Au-delà de l’impéritie ou de la corruption des gouvernements locaux, au-delà de la soif de profit des grandes entreprises, au-delà donc de déficiences des décideurs somme toute plutôt courantes quand un contrôle démocratique ne s’exerce pas, l’enquête sociologique nous apporte chaque fois la même information : les victimes ne sont pas également réparties dans la société. Ceux qui souffrent, ce sont majoritairement les pauvres, ceux qui n’ont pas les moyens de vivre ailleurs ou de se loger autrement, et ceux qui sont isolés, exclus des réseaux de sociabilité et d’influence . Les survivants, ce sont les détenteurs d’un capital économique , culturel ou social leur permettant de vivre à l’abri, de concevoir ou de financer des systèmes privés de protection, ou encore de mobiliser les décideurs au service de leurs intérêts. L’inégalité des sociétés  se retrouve dans chaque catastrophe, que les effets destructeurs de celle-ci soient directement ou indirectement liées à des décisions humaines.

Comment lutter contre cette forme d’inégalité aggravée par la marchandisation du monde?

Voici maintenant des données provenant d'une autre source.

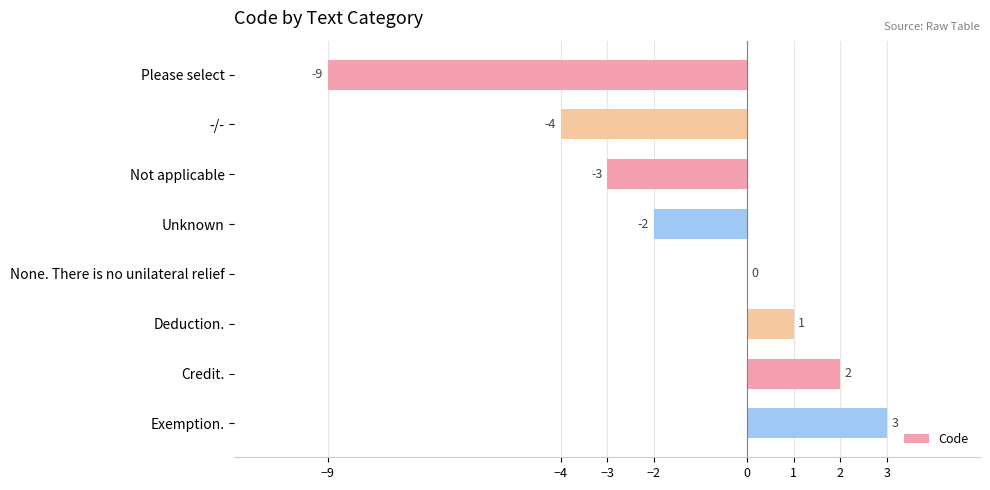

What is the change in value from -/- to None. There is no unilateral relief?

+4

Là où la responsabilité du politique prend toute sa dimension, c’est lorsqu’il s’agit de passer de la notion de danger objectif  ou de danger perçu par les populations locales concernées, c’est-à-dire de passer de l’information,  à l’évaluation du risque. Celle-ci  appellera peut-être des choix d’intérêt général , mais elle appelle d’abord des décisions politiques immédiates qui ne peuvent être prises que sur le terrain. Ici encore, et même dans les pays qui bénéficient de régimes démocratiques, comme le Japon ou les Etats de l’Union Européenne, l’Etat, communément appelé Etat-providence, s’est montré incapable ou peu désireuxd’effectuer ce calcul du risque : information tardive, approximative ,parcellaire ou peu objective , et finalement  manque de réactivité de la  structure technocratique centralisée de la décision (rappelez-vous la canicule: c’était l’été, des tas de congés d’été paralysaient la courroie de la décision, qui ne pouvait être que centrale, de mettre des moyens à disposition des urgences qui ne pouvaient, être elles,  que locales).

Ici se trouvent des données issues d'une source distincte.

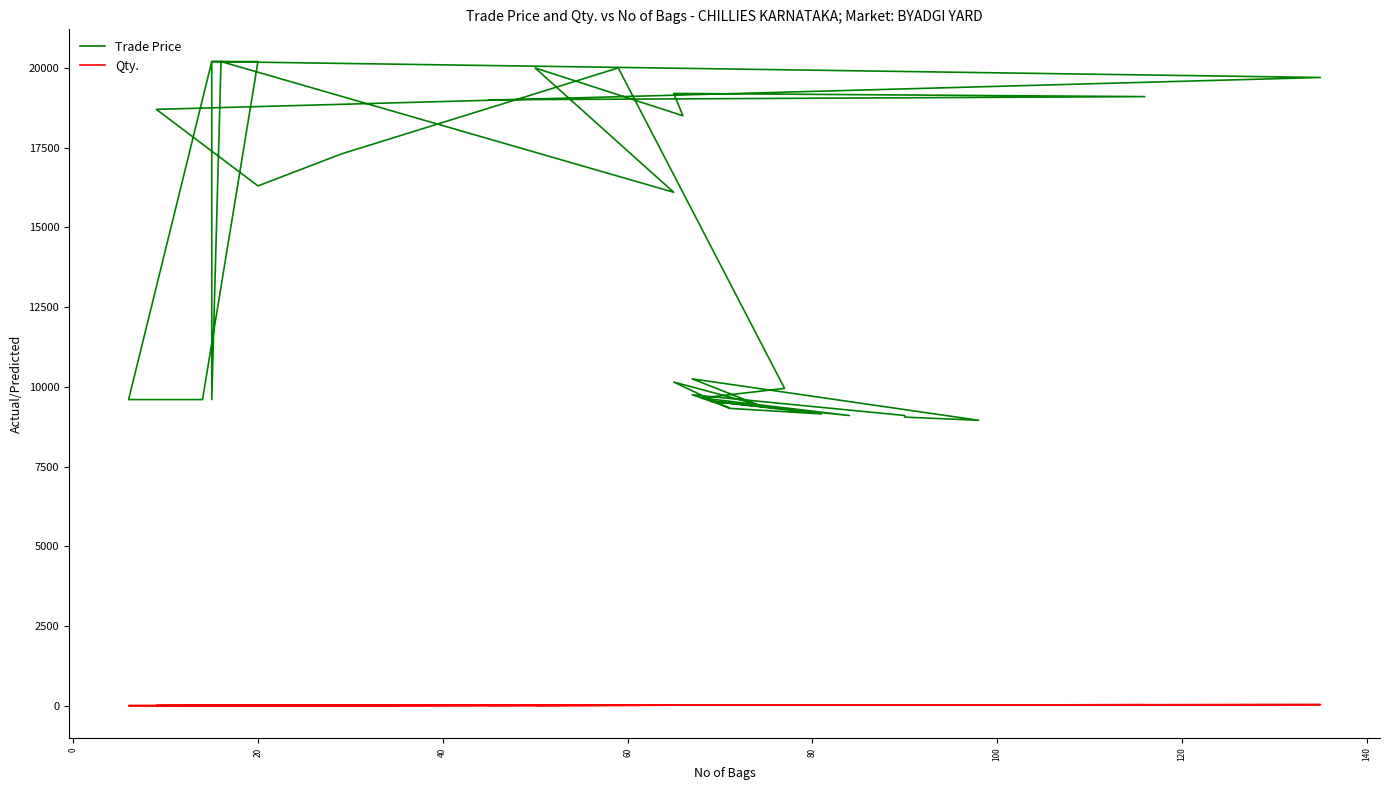

What is the difference between the maximum and minimum values in the Qty. series?

32.2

C’est pourquoi la démocratie environnementale doit s’enraciner dans la démocratie locale participative parce que celle-ci est riche de l’expertise quotidienne des citoyens et parce que c’est au niveau local que les transformations du monde se lisent le plus clairement là où surgissent les périls.

A partir de l’expertise citoyenne des territoires, démasquons l’inégalité environnementale . Relevons le  défi de la démocratie environnementale participative avec Ségolène Royal en 2012.